___ RAW DATA ___

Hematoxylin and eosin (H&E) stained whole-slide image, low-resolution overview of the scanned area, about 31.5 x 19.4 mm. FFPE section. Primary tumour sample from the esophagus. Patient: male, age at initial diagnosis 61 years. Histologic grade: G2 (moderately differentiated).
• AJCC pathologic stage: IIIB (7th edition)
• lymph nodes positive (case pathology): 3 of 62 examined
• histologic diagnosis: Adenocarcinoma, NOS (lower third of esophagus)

___

* _TASK TO COMPLETE_
Write out word for word every line from the one containing "IIIB (7th edition)" through the last line of the data, and no other line.

* _TASK ANSWER_
• AJCC pathologic stage: IIIB (7th edition)
• lymph nodes positive (case pathology): 3 of 62 examined
• histologic diagnosis: Adenocarcinoma, NOS (lower third of esophagus)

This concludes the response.